When to Consider Munis From Outside Your Home State

A major benefit of municipal bonds, or "munis," is that the interest they pay is generally exempt from federal income taxes. They're also generally exempt from state income taxes if the issuer is from the investor's home state. That may seem like a compelling argument for sticking with in-state munis. However, many muni investors may benefit by diversifying outside of their home state, even if it results in a higher state tax bill.

We've identified five factors when it could make sense to consider munis from other states. After considering all five, we think that muni investors in all states, with the exception of two high-tax states—California and New York—could benefit from investing in a national, not state-specific, portfolio of muni bonds. Even investors in California who are not in a high state tax bracket could achieve higher after-tax yields by diversifying nationally.

1. You live in a state with low or no state income tax.

If you live in a state with low or no state income tax, you will likely benefit from diversifying your muni portfolio with munis from issuers outside your home state.

The map below shows the maximum marginal income tax rate by state for married taxpayers filing jointly.

Investors in states with low or no state income tax could benefit from out-of-state munis
Investors in States map

For investors in states with no state income taxes, like Florida or Texas, there's no state tax benefit to staying within your home state.
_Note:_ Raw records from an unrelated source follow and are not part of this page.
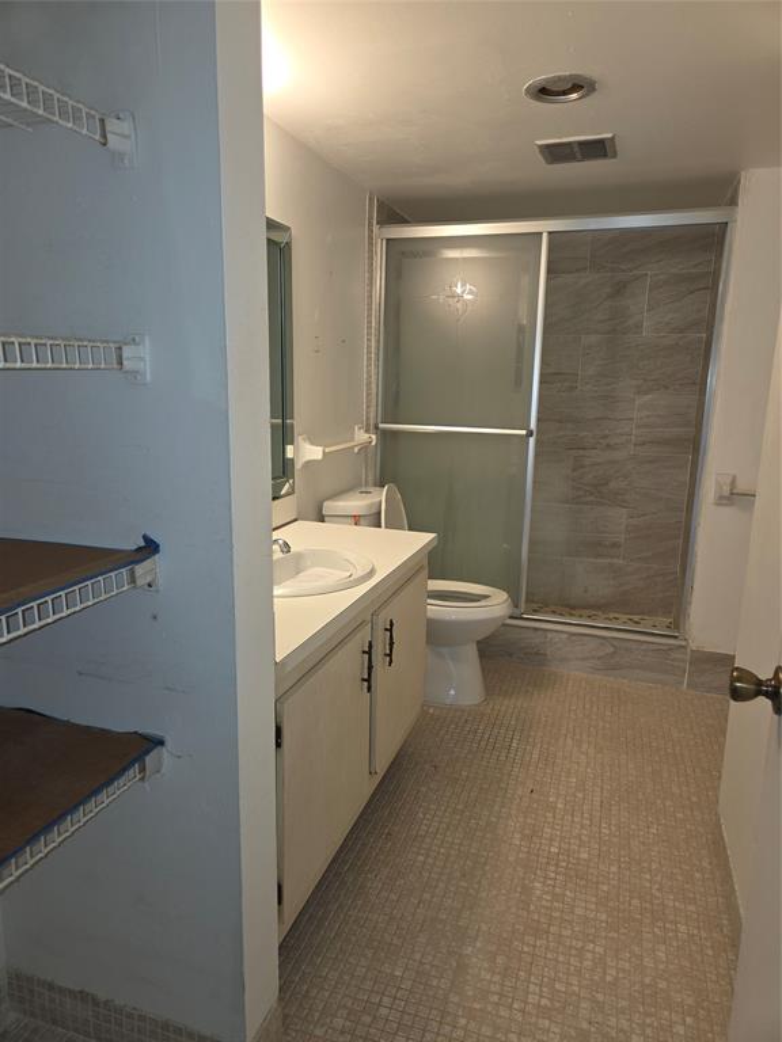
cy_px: 521
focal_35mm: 23
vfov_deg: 73.9
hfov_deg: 58.9
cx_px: 391
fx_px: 693
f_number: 1.8
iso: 80
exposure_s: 1/60
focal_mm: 5.4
For investors in California, on the other hand, the benefit can be large because the state tax rate is the highest in the country—13.3% for the top bracket. Therefore, it may make more sense if you're in a high-income-tax state to buy bonds issued in your home state, all else being equal.

In some instances, some states tax in-state bonds in the same manner they tax out-of-state bonds. For example, bonds issued by municipalities in Illinois are often subject to state income taxes—even if the tax filer is a resident of Illinois. In other words, Illinois investors don't necessarily save on their state income tax bill by holding Illinois munis. The rules can get complicated at times, so it makes sense to consult with your tax advisor.